Widespread colonization of the lung by Tropheryma whipplei in HIV infection

Abstract

Rationale: Lung infections caused by opportunistic or virulent pathogens are a principal cause of morbidity and mortality in HIV infection. It is unknown whether HIV infection leads to changes in basal lung microflora, which may contribute to chronic pulmonary complications that increasingly are being recognized in individuals infected with HIV.

Objectives: To determine whether the immunodeficiency associated with HIV infection resulted in alteration of the lung microbiota.

Methods: We used 16S ribosomal RNA targeted pyrosequencing and shotgun metagenomic sequencing to analyze bacterial gene sequences in bronchoalveolar lavage (BAL) and mouths of 82 HIV-positive and 77 HIV-negative subjects.

Measurements and main results: Sequences representing Tropheryma whipplei, the etiologic agent of Whipple's disease, were significantly more frequent in BAL of HIV-positive compared with HIV-negative individuals. T. whipplei dominated the community (>50% of sequence reads) in 11 HIV-positive subjects, but only 1 HIV-negative individual (13.4 versus 1.3%; P = 0.0018). In 30 HIV-positive individuals sampled longitudinally, antiretroviral therapy resulted in a significantly reduced relative abundance of T. whipplei in the lung. Shotgun metagenomic sequencing was performed on eight BAL samples dominated by T. whipplei 16S ribosomal RNA. Whole genome assembly of pooled reads showed that uncultured lung-derived T. whipplei had similar gene content to two isolates obtained from subjects with Whipple's disease.
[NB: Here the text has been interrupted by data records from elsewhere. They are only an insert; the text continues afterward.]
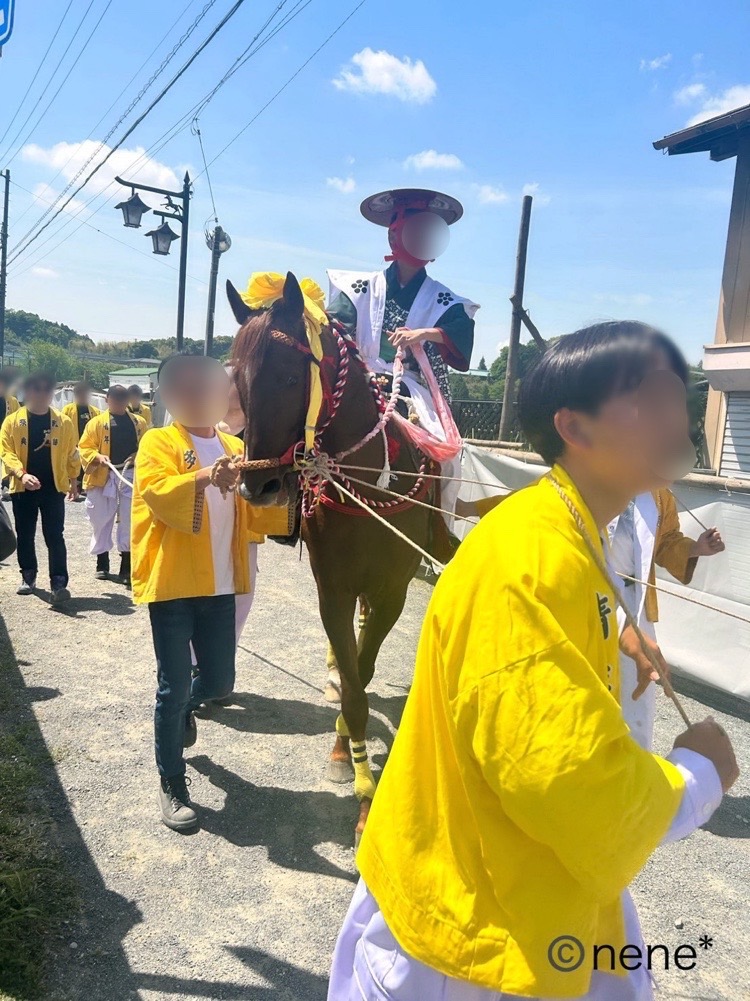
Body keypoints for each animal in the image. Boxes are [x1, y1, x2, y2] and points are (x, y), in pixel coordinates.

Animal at [225, 270, 442, 840]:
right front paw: (352, 766)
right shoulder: (334, 591)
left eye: (286, 376)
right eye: (238, 383)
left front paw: (364, 790)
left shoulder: (390, 593)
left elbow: (362, 675)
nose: (257, 485)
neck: (366, 481)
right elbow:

Conclusions: Asymptomatic subjects with HIV infection have unexpected colonization of the lung by T. whipplei, which is reduced by effective antiretroviral therapy and merits further study for a potential pathogenic role in chronic pulmonary complications of HIV infection.

Figures

Figure 1.

Clustering of data from all study sites. The result of applying principal coordinate analysis to a matrix of unweighted UniFrac distances, showing the relationship between the overall collection of bacterial sequences detected in samples from all of the Lung HIV Microbiome Project (LHMP) cohorts, and that the overall pattern is not driven by methodological differences that existed across cohorts. (A) and (B) are the same plot, but the points are colored by sample type in (A) and by cohort in (B). The control group in (A) is a range of methodological controls, as detailed in the online supplement. PC = principal coordinate.

Figure 2.

Quantitative PCR analysis with the hsp65 gene. (A) Representative PCR of Tropheryma whipplei–specific hsp65 showing a base pair amplicon for a bronchoalveolar lavage (BAL) fluid sample (006–0006) from an individual with high T. whipplei relative abundance based on 16S ribosomal RNA (rRNA) in the Colorado–San Francisco (SF) cohort. (B) Copy numbers normalized to 16S rRNA expression in the Colorado, Indiana, and Pennsylvania cohorts is shown.

Figure 3.

Longitudinal analysis of Tropheryma whipplei relative abundance in individuals on antiretroviral therapy (ART) treatment. The relative abundance of T. whipplei is plotted for the six individuals in whom the T. whipplei phylotype exceeded 10% of the sequences in at least one sample. Columns denoted with “ND” had no data, either because the 3-year time point was not available or because the sample did not achieve a sequencing depth of at least 225 reads.

Figure 4.

Gene content of lung Tropheryma whipplei strains deduced from metagenomic data. The outer ring shows the TW08/27 genome, the next inner circle shows the genes missing in Twist, followed by the genes missing in lung pooled assembly. The inner circle shows the 14 WiSP loci in the TW0827 reference. The gene content plot shows above-average regions in olive and the below-average regions in purple. The color code for the outer ring indicates functional categories for gene: dark blue, pathogenicity or adaptation; black, energy metabolism; red, information transfer; dark green, membranes or surface structures; cyan, degradation of macromolecules; purple, degradation of small molecules; yellow, central or intermediary metabolism; light blue, regulators; orange, conserved hypothetical; pale green, unknown; and brown, pseudogenes.